San Francisco High School Teacher Inspires Many DREAMers

Kristina Rizga reports for Mother Jones on one teacher's crusade to send undocumented students to college.

By Thoai Lu May 03, 2011

With the DREAM Act poised to make its way back onto the national radar, Mother Jones takes a moment to highlight Amadis Velez, a teacher at San Francisco’s Mission High School who’s working hard to make sure that his undocumented students’ dreams of college educations come to fruition. Kristina Rizga reports:

Velez is famous at Mission High for his dedication to sending more undocumented high school seniors to college. This year, he is celebrating a record with Jakob’s class. "Out of 29 of my students, 22 will go to four-year colleges, three students are going to vocational schools, and one to city college," he told me last week. Four undocumented students got accepted to UC schools, but only Jakob might be able to go, thanks to financial support from Robert. The rest won’t go, since despite endless scholarship applications, they didn’t get enough funding. "we don’t have enough college graduates for many high-skilled jobs in this country. It’s such a waste of potential to me," Valez said.

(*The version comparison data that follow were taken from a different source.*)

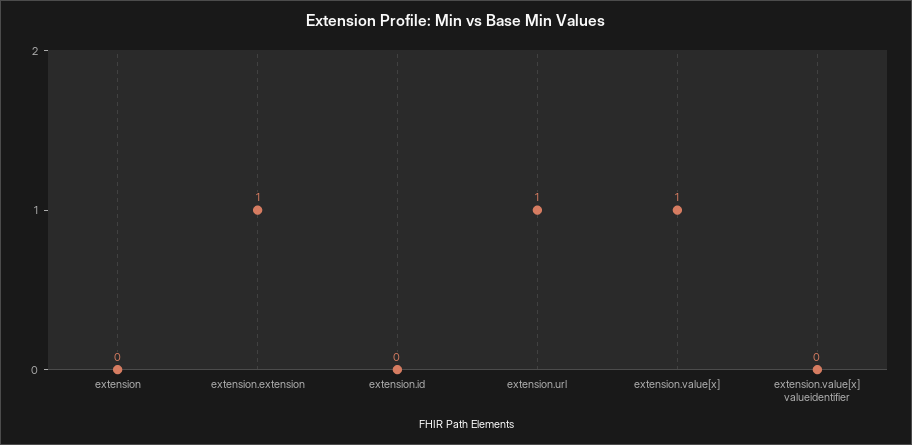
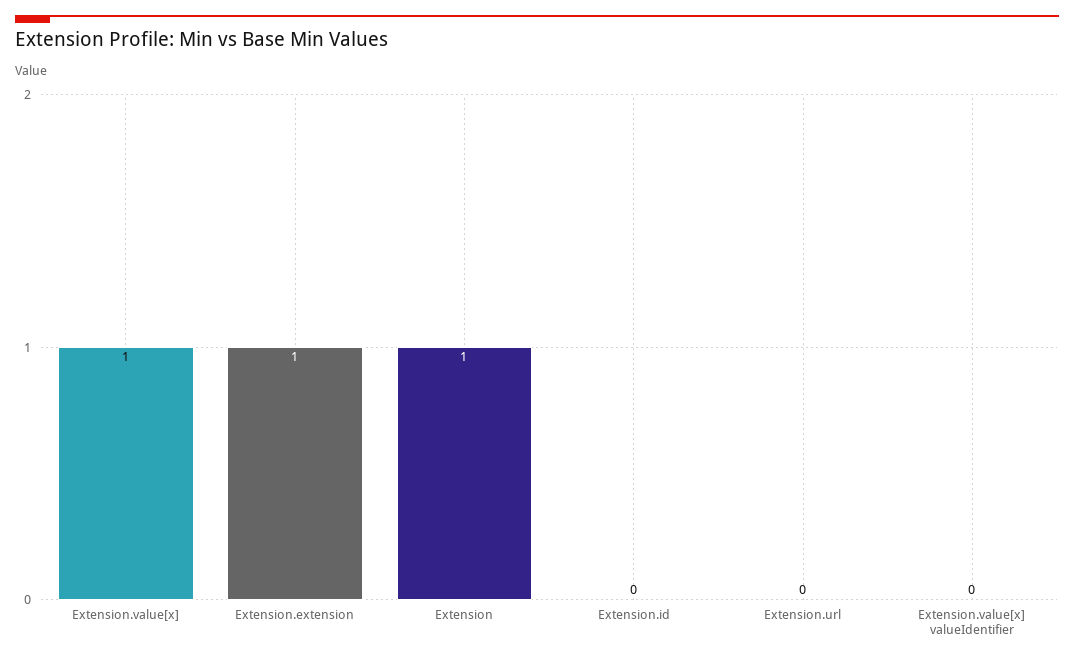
extension: 0 -> 1
extension.url: 1 -> 0

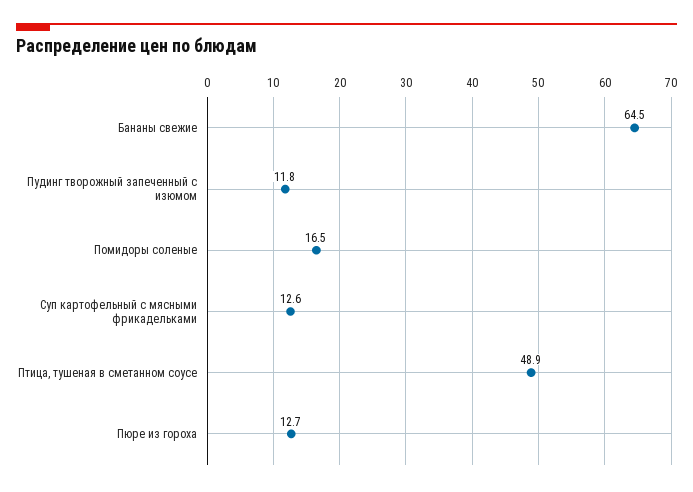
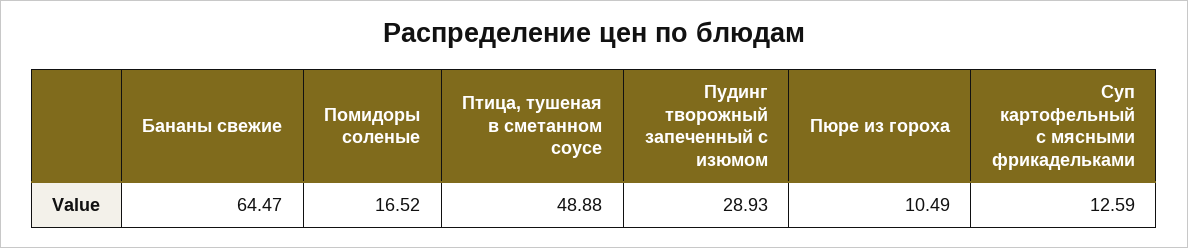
Пудинг творожный запеченный с изюмом: 11.8 -> 28.93
Пюре из гороха: 12.7 -> 10.49

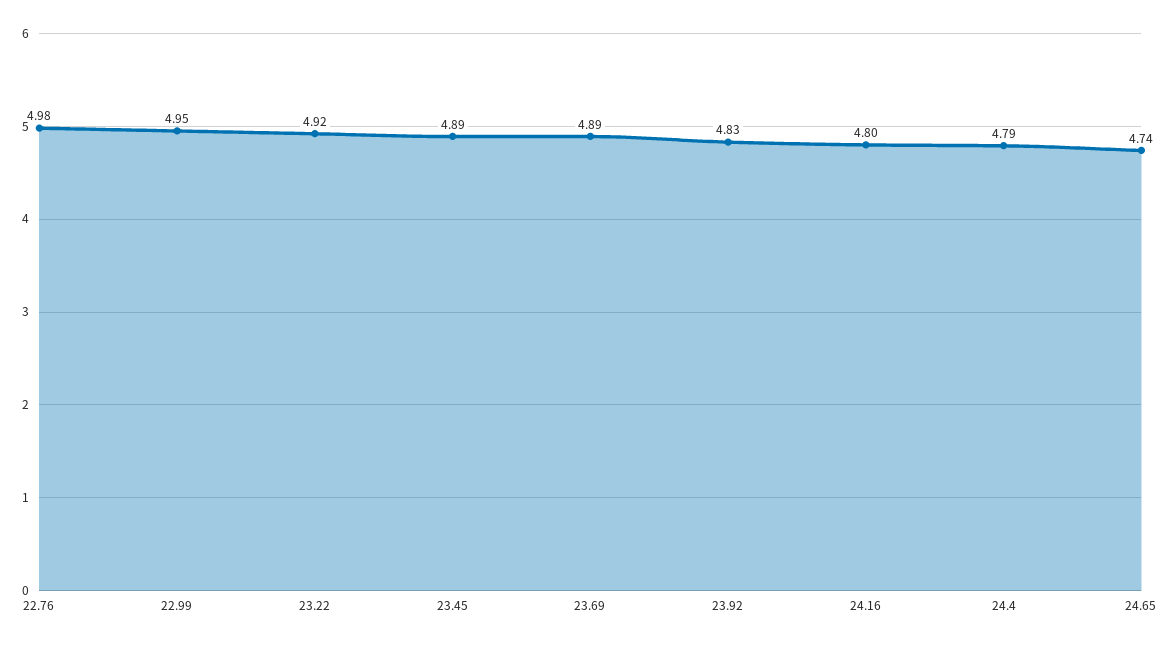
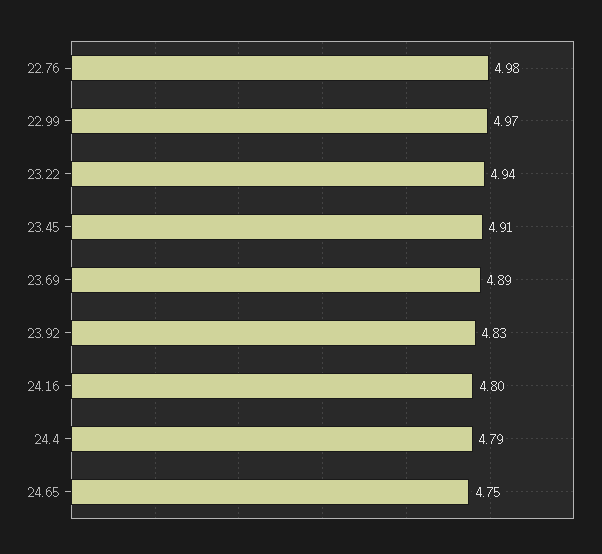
22.99: 4.95 -> 4.97
23.22: 4.92 -> 4.94
23.45: 4.89 -> 4.91
24.65: 4.74 -> 4.75

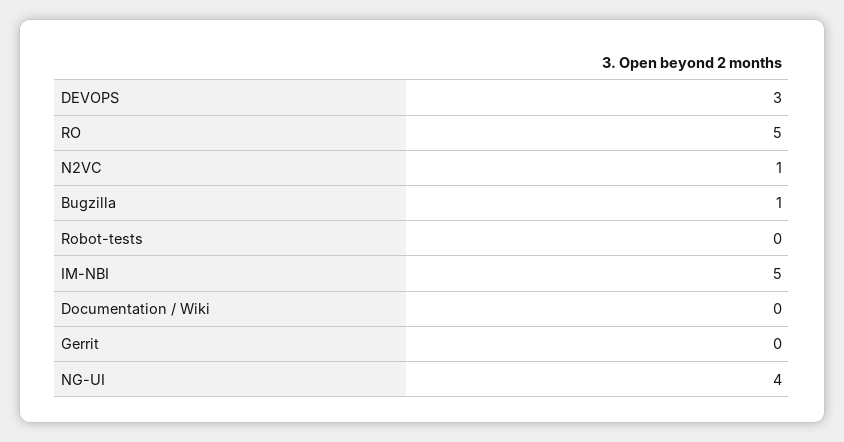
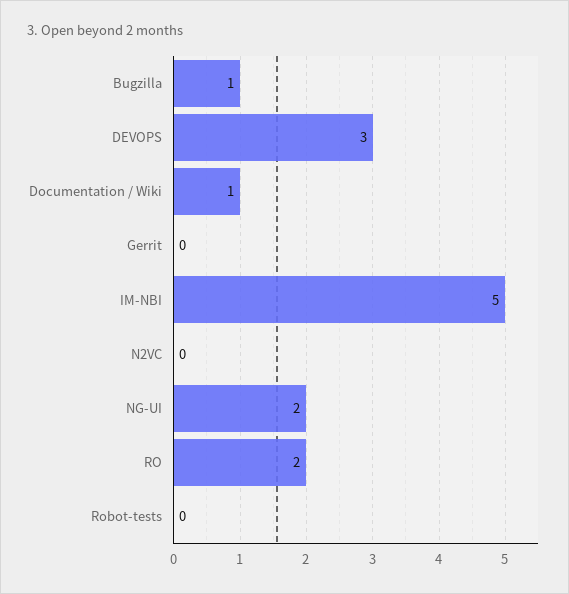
RO: 5 -> 2
N2VC: 1 -> 0
Documentation / Wiki: 0 -> 1
NG-UI: 4 -> 2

Read more over at Mother Jones. Velez’s work in supporting undocumented students in their struggles to attend college is particularly honorable, considering how many would benefit from the DREAM Act.  The measure would enable 360,000 undocumented youth the chance for conditional legal status and the prospect of financial aid.  

Julianne Hing has noted that 22 senators have written a letter to President Obama, pleading to defer action for undocumented immigrant youth who would have qualified for the bill. Maryland just became the twelfth state to pass its version of the DREAM Act, which would enable undocumented immigrant students the right to pay in-state tuition at the state’s four-year colleges.